Direct SSH connects you to the Depot sandbox environment over api.depot.dev using your Depot API token. This gives you a shell on the sandbox, but the workflow environment (checked-out code, installed dependencies, and so on) is not available. You're connecting to the raw sandbox, not to a paused workflow step.

You can connect two ways: when you start a new run, or by attaching to a job that's already running.

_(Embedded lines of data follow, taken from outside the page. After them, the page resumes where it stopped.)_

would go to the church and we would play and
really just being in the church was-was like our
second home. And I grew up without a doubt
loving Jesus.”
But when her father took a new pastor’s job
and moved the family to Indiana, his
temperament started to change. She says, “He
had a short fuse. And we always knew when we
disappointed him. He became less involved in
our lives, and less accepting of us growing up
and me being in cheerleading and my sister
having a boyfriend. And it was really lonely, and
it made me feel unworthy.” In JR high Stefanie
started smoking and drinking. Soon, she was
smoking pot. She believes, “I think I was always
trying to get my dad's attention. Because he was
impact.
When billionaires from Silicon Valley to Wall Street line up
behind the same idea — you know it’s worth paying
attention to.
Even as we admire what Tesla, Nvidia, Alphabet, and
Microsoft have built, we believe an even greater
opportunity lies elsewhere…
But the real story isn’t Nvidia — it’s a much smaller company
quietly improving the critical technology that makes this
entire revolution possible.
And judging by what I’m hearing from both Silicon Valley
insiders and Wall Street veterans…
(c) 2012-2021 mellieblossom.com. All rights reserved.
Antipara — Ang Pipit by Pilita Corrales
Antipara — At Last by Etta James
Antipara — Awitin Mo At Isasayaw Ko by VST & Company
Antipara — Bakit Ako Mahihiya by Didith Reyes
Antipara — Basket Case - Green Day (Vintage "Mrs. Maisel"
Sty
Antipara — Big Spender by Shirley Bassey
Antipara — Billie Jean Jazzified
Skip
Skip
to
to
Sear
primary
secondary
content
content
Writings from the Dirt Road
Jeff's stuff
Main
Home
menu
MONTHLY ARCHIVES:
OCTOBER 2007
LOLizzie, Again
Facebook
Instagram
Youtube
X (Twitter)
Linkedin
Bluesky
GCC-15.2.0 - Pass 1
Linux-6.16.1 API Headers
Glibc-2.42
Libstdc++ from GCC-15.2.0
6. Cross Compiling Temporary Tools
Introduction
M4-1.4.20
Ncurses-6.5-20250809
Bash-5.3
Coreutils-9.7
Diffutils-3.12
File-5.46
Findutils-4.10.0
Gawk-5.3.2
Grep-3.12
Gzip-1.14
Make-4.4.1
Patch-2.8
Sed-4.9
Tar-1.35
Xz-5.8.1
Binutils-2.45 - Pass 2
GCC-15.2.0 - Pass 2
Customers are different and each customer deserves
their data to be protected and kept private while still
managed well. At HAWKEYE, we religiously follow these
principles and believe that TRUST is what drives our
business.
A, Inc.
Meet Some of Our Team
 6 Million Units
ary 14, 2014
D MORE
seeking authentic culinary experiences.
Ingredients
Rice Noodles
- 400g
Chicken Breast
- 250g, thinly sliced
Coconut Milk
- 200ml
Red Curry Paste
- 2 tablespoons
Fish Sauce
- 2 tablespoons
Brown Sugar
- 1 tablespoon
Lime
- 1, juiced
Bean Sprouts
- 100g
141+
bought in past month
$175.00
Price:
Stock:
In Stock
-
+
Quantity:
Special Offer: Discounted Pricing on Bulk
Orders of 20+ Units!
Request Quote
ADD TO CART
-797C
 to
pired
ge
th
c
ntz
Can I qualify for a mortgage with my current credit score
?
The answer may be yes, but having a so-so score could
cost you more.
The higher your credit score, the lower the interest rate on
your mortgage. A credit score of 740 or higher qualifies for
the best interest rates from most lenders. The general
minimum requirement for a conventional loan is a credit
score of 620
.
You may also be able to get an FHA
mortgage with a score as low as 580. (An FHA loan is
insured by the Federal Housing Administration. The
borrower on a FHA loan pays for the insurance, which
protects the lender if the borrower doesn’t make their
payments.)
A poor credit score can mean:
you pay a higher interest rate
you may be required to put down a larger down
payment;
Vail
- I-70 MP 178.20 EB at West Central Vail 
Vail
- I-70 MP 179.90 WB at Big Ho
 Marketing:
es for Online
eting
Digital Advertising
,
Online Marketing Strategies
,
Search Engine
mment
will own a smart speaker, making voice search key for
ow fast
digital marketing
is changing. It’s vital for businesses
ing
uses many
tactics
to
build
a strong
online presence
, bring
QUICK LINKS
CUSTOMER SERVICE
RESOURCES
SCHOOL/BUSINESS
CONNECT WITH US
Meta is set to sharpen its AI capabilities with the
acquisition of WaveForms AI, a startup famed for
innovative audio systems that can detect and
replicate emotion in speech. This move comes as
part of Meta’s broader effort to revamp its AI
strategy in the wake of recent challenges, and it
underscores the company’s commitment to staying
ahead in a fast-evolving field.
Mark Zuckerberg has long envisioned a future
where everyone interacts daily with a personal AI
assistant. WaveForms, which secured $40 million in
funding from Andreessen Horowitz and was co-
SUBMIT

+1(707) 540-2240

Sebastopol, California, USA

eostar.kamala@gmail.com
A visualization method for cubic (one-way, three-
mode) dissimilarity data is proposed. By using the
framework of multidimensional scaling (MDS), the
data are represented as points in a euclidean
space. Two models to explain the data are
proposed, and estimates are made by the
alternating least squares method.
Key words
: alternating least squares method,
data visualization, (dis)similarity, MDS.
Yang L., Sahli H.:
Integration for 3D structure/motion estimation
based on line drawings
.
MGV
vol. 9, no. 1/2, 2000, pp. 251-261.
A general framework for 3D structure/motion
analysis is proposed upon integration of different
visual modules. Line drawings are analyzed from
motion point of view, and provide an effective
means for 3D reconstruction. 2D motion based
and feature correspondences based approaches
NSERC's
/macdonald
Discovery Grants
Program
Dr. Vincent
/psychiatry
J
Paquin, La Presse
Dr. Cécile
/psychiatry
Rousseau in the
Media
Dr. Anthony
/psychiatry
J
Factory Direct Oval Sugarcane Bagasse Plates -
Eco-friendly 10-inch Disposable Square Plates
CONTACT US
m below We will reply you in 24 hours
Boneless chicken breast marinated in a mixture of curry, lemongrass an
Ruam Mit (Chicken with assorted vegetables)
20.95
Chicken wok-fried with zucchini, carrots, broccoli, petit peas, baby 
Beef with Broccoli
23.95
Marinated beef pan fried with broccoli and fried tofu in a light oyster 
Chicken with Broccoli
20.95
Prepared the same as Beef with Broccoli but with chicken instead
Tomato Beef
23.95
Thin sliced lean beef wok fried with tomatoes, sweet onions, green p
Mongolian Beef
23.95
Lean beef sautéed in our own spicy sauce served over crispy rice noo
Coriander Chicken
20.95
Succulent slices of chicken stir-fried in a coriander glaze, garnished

Start a run and connect immediately

Use --ssh on depot ci run to start the workflow and automatically connect once the sandbox is ready:

depot ci run \
  --workflow .depot/workflows/<name>.yml \
  --job <job> \
  --ssh

The CLI waits for the sandbox to be provisioned and then opens an interactive terminal session. Constraints:

  • Requires exactly one --job
  • Mutually exclusive with --ssh-after-step
  • --org is required if you belong to more than one Depot organization

Attach to an already-running job

Use depot ci ssh to connect to a job that's already in progress:

depot ci ssh <run-id> --job <job>

Or, if the run has only one job:

depot ci ssh <run-id>

You can also pass a job ID directly:

depot ci ssh <job-id>

If the job hasn't started yet, the command waits up to 5 minutes for the sandbox to be provisioned. Once a sandbox has been provisioned for a running attempt, depot ci status shows the exact depot ci ssh command to use. For queued jobs or attempts that haven't yet received a sandbox, the SSH hint won't appear in the status output, but you can still run depot ci ssh <run-id> --job <job> directly and it will wait for provisioning. For single-job runs, --job can be omitted.

To print the SSH connection string instead of connecting interactively, use --info. This is useful for scripting or if you want to connect from a different terminal:

depot ci ssh <run-id> --info
depot ci ssh <run-id> --info --output json

What you can do in the session

Whether you connect via direct SSH or tmate, you're in a shell on the Depot CI sandbox as the runner user, with root privileges. For tmate sessions, you're in the job's workspace with the full workflow environment. For direct SSH, you're in the sandbox and the working directory and environment depends on what steps have run.

Some examples of tasks you can do in the sandbox environment over SSH:

  • Run the failing command manually to see full output. For example: npm test
  • Inspect environment variables. For example: env | grep MY_VAR
  • Check the filesystem. For example: ls -la or cat /etc/os-release
  • Inspect GitHub Actions context files under $GITHUB_ENV, $GITHUB_PATH
  • Make changes in the environment and then end the session to observe if the job continues as expected

End the session and continue

To end the session, press CTRL + D or type exit.

For tmate sessions, the tmate step completes and the remaining workflow steps resume running after you exit.